[Stored entries]

= Beginning of Section =

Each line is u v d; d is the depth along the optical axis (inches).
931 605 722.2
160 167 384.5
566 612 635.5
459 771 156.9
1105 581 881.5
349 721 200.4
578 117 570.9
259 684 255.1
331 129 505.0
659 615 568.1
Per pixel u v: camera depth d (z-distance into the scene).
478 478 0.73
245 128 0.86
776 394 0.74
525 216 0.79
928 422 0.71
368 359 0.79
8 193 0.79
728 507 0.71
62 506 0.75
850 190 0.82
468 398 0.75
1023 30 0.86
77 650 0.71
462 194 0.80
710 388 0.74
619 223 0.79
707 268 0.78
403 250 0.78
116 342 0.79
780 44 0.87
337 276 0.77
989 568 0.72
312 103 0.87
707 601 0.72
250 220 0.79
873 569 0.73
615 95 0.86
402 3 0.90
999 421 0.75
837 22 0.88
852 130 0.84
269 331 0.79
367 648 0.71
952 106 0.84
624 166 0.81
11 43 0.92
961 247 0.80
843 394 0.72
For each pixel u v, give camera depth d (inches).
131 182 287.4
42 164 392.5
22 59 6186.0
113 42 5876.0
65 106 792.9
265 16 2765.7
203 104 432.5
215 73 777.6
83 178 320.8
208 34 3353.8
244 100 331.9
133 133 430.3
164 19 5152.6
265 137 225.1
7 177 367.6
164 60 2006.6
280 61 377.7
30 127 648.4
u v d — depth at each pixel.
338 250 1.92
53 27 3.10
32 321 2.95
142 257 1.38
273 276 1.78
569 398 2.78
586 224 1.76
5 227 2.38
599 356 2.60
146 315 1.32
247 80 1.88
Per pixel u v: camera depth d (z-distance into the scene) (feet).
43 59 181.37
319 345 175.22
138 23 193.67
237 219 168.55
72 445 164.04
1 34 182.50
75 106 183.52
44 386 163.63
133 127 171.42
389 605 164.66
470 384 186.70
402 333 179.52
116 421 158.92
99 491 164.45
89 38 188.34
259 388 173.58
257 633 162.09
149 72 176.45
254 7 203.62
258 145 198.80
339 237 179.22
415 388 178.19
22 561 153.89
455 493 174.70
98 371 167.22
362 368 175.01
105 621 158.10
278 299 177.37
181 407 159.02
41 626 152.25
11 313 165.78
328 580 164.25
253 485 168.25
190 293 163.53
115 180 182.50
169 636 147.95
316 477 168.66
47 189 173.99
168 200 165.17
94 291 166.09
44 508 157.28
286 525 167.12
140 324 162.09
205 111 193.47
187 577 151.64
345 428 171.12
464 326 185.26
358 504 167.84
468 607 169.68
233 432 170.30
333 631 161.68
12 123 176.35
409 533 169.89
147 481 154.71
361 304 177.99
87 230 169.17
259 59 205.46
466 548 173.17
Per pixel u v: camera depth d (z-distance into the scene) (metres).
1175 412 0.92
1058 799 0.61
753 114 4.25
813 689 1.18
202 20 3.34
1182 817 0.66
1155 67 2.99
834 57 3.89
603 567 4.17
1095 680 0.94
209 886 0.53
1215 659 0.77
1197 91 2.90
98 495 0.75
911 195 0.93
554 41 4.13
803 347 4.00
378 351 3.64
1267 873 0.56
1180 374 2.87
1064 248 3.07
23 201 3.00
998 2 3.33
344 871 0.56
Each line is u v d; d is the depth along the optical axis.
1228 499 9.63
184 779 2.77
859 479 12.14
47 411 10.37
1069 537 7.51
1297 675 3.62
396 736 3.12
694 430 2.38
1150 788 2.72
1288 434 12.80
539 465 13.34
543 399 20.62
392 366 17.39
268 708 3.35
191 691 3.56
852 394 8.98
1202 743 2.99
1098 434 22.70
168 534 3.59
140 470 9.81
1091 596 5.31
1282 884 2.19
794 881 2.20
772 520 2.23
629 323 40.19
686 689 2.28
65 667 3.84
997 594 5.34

= End of Section =

▶ _Problem description_
Copy out the lines above exactly, beginning at the one that contains "44 508 157.28" and ending at the one that contains "1155 67 2.99".

▶ _Completed exercise_
44 508 157.28
286 525 167.12
140 324 162.09
205 111 193.47
187 577 151.64
345 428 171.12
464 326 185.26
358 504 167.84
468 607 169.68
233 432 170.30
333 631 161.68
12 123 176.35
409 533 169.89
147 481 154.71
361 304 177.99
87 230 169.17
259 59 205.46
466 548 173.17
Per pixel u v: camera depth d (z-distance into the scene) (metres).
1175 412 0.92
1058 799 0.61
753 114 4.25
813 689 1.18
202 20 3.34
1182 817 0.66
1155 67 2.99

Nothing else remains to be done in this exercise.